Yes, I remember driving around along some very long and dull interstates through swampland in the southern US with my parents back in 1978. Whenever there was a hill or a bend in the road ahead, we used to say, “Maybe there’ll be a town or anyting else interesting behind the hill/bend”, but usually there was just more swampland. Though a lot of the highways in North and East Germany are also very dull. A27 must be one of the dullest highways, since it’s basically Cuxhaven, a lot of fields and wind turbines, Bremerhaven, yet more fields and wind turbines and the occasional forest, Bremen, where the A27 crosses the A1, even more fields and wind turbines and forests, Verden, more fields and forests and wind turbines, until the A27 finally meets the A7, where you usually drive straight into a traffic jam. Highway A28 from Bremen to the Dutch border is also very dull with Oldenburg and the Emstunnel at Leer the only interesting bits. Even the A1 is quite dull down to Münster or so, since it’s mostly fields, forests and wind turbines and the occasional roadside shopping or industrial park with the Dammer Berge bridge restaurant literally the most interesting sight along the route.
The Solingen sword sounds like a very cool family heirloom. Many of my kitchen knives are made in Solingen, because these knives literally last forever. Some of them are from parents and probably more than fifty years old.
The Second German Empire clearly had a “nation building via putting monuments on mountain tops” policy, since there are so many of them. For lack of mountains, North Germany has comparatively few, though Hamburg has a delightfully gay Art Noveau Bismarck monument, where Bismarck is standing on a pedestal held up by naked muscular men, since the sculptor really liked sculpting musculas naked men. Sadly, it was much neglected and graffiti covered last time I was there, probably because Bismarck is considered politically undesirable these days. A bit closer to home in Teufelsmoor, there is the Niedersachsenstein, a WWI war memorial shaped like a giant brick eagle which they planted on the highest hill they could find in the area. I must really visit that one someday, because even though we were in Teufelsmoor a lot, when I was a kid, I’ve never actually been there.
Also in accessible distance, there is the Kaiser Wilhelm monument at Porta Westfalica, another monument I’ve never actually seen up close, because my Mom got sick there during a school trip sometime in the 1950s and flat refused to ever visit the monument again.
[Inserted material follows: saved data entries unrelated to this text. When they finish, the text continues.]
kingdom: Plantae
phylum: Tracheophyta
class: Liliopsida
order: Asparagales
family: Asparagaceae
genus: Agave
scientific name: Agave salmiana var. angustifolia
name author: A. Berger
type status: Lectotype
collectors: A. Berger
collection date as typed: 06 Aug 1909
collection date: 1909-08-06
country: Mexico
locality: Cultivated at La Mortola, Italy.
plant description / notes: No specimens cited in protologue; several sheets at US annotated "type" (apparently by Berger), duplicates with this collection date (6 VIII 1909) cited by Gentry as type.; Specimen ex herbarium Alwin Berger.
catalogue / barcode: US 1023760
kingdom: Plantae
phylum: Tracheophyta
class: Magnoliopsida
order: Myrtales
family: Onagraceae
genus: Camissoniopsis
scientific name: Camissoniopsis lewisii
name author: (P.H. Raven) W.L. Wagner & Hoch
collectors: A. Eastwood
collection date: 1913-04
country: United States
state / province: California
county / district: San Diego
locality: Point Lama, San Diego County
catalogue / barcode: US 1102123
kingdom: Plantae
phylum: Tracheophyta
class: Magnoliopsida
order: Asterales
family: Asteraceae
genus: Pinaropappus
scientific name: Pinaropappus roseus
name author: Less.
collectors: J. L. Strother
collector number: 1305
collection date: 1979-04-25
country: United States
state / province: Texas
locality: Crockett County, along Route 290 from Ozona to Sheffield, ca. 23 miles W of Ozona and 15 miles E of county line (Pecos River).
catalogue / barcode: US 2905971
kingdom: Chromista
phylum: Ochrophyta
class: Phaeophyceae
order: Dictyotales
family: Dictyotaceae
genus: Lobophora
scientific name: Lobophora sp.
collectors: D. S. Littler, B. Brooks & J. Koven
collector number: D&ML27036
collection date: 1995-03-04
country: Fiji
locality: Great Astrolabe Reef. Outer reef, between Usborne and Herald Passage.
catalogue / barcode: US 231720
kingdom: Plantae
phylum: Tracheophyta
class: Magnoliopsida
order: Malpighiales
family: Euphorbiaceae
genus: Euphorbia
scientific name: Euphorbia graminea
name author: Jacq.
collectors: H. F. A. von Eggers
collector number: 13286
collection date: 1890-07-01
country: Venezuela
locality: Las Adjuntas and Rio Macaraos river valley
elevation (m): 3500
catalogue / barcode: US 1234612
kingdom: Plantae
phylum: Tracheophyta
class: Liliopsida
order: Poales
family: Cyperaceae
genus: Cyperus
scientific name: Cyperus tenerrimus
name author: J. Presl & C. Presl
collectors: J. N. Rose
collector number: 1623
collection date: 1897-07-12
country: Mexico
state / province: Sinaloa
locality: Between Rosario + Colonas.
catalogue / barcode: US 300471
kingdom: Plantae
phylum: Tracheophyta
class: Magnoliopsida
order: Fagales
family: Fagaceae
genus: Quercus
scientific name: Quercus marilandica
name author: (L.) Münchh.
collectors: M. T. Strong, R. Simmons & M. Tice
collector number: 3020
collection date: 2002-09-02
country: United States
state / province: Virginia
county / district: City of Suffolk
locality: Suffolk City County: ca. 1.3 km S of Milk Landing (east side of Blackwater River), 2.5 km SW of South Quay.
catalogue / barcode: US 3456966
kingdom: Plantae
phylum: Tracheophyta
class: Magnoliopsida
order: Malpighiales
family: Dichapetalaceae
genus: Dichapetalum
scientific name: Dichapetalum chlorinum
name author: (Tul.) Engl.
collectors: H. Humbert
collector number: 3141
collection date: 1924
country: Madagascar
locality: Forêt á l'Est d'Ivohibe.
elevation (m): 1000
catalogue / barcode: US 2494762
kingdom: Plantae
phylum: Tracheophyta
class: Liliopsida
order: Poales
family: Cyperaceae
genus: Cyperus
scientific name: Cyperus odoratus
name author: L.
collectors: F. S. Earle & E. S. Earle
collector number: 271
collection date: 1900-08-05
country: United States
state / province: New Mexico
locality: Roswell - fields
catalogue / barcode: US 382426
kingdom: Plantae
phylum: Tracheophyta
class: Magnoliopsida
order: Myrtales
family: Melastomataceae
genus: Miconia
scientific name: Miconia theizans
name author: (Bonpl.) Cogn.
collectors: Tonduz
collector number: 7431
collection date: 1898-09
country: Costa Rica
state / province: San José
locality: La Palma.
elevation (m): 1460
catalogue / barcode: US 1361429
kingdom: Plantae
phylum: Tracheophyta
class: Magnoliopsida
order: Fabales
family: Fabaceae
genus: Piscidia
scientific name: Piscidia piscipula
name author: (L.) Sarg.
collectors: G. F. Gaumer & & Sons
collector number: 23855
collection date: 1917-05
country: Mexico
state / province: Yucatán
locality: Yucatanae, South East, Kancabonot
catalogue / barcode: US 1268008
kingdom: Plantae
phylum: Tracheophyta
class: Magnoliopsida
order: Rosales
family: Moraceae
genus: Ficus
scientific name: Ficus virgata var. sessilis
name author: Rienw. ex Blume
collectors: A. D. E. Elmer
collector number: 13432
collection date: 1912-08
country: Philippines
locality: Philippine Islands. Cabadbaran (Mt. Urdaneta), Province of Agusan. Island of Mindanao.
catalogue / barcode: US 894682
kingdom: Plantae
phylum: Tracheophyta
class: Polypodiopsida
A bit further afield, we have my absolute favourite giant dude on a hill, namely the Hermann monument in the Teutoburg Forest, dedicated to the Cherusci chieftain Arminius, who kicked the Romans out of Northern Germany in the Varus battle in 9 AD. Of course, he’s in the wrong location – the actual battle took place in Kalkriese roughly a hundred kilometers further north – but I’ve always loved this goofy looking guy with a winged helmet holding up his sword on a hilltop in the middle of nowhere. I must really pay him another visit.
Looking forward to more of your adventure!
The con itself and the way back, complete with a stopover at the beautiful medieval town of Tecklenburg, are coming in the next few days.